# Request:
Give back, exactly as written, the lines of the listing from the top through the line holding "[73,156,116,169] Topic-3 ->", and nothing more. Exclude pictures.

# Data for review:

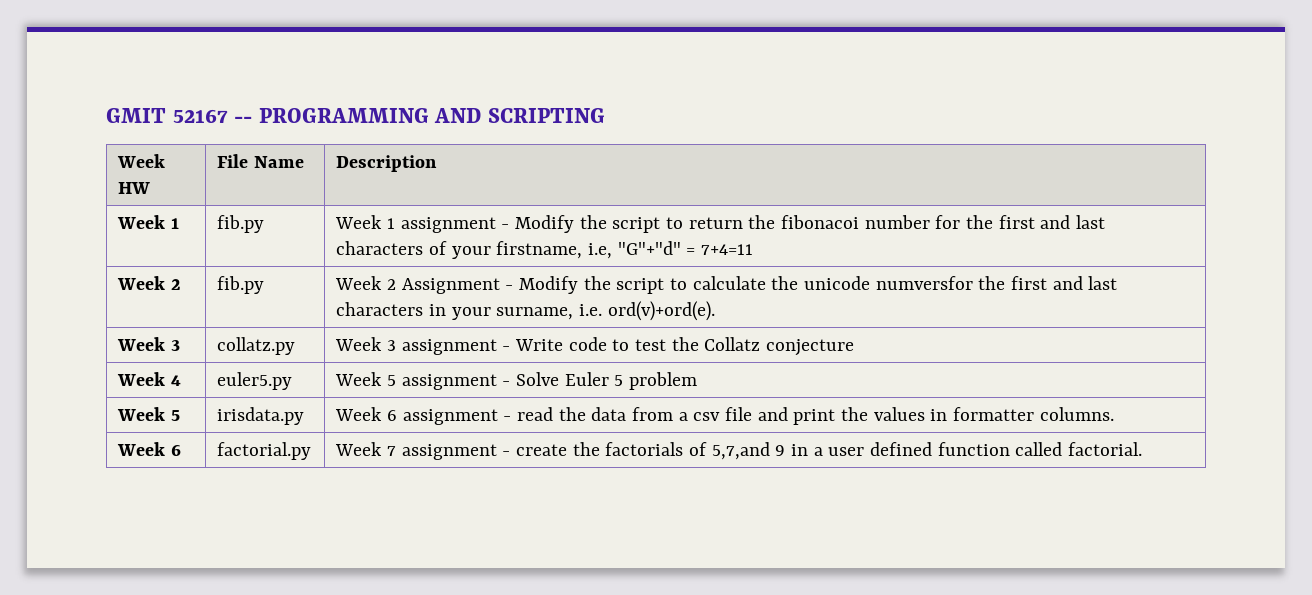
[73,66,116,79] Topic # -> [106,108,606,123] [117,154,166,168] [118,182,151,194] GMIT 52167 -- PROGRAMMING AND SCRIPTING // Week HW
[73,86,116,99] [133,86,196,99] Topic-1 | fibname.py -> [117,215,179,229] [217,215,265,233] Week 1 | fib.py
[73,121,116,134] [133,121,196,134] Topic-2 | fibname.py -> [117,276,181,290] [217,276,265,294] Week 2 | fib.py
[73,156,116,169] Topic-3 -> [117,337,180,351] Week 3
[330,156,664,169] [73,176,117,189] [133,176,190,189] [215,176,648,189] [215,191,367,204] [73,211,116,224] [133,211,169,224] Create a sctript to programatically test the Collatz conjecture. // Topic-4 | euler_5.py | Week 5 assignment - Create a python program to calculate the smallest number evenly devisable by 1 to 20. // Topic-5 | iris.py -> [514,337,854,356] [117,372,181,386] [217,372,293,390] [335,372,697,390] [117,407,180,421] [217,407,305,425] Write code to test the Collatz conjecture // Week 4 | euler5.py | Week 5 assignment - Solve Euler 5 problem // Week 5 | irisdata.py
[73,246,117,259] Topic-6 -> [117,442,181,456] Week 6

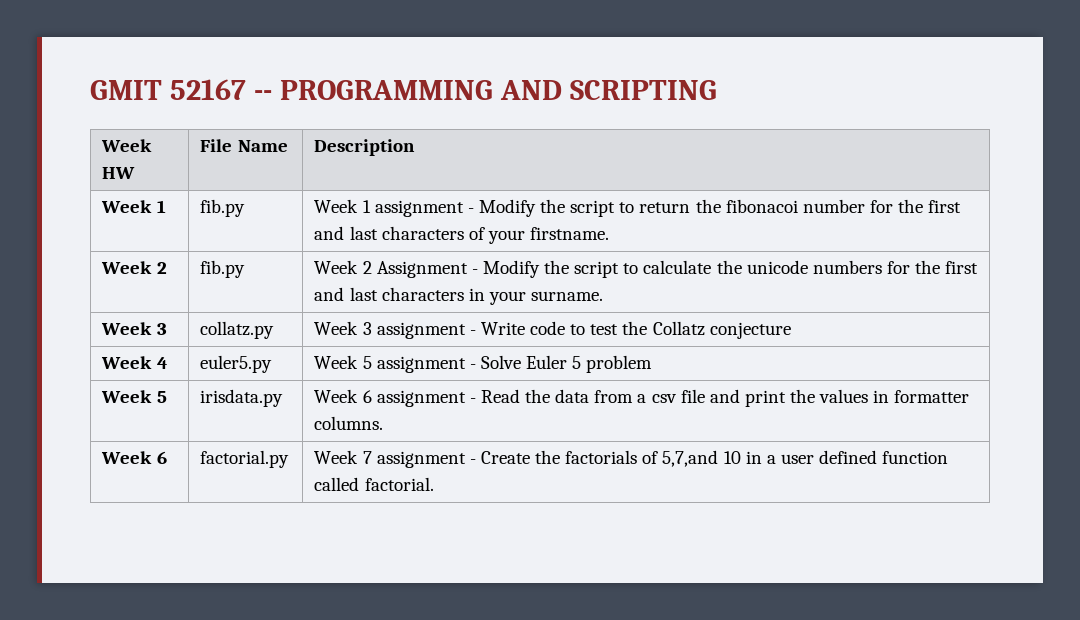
[496,241,753,259] firstname, i.e, "G"+"d" = 7+4=11 -> [530,227,610,240] firstname.
[875,276,973,290] numversfor -> [812,260,910,274] numbers for
[496,301,715,321] surname, i.e. ord(v)+ord(e). -> [531,291,604,301] surname.
[516,407,553,421] read -> [480,389,520,403] Read
[515,444,567,456] create -> [480,451,530,464] Create
[775,445,786,456] 9 -> [723,451,741,464] 10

# Solution to this problem:
[73,66,116,79] Topic # -> [106,108,606,123] [117,154,166,168] [118,182,151,194] GMIT 52167 -- PROGRAMMING AND SCRIPTING // Week HW
[73,86,116,99] [133,86,196,99] Topic-1 | fibname.py -> [117,215,179,229] [217,215,265,233] Week 1 | fib.py
[73,121,116,134] [133,121,196,134] Topic-2 | fibname.py -> [117,276,181,290] [217,276,265,294] Week 2 | fib.py
[73,156,116,169] Topic-3 -> [117,337,180,351] Week 3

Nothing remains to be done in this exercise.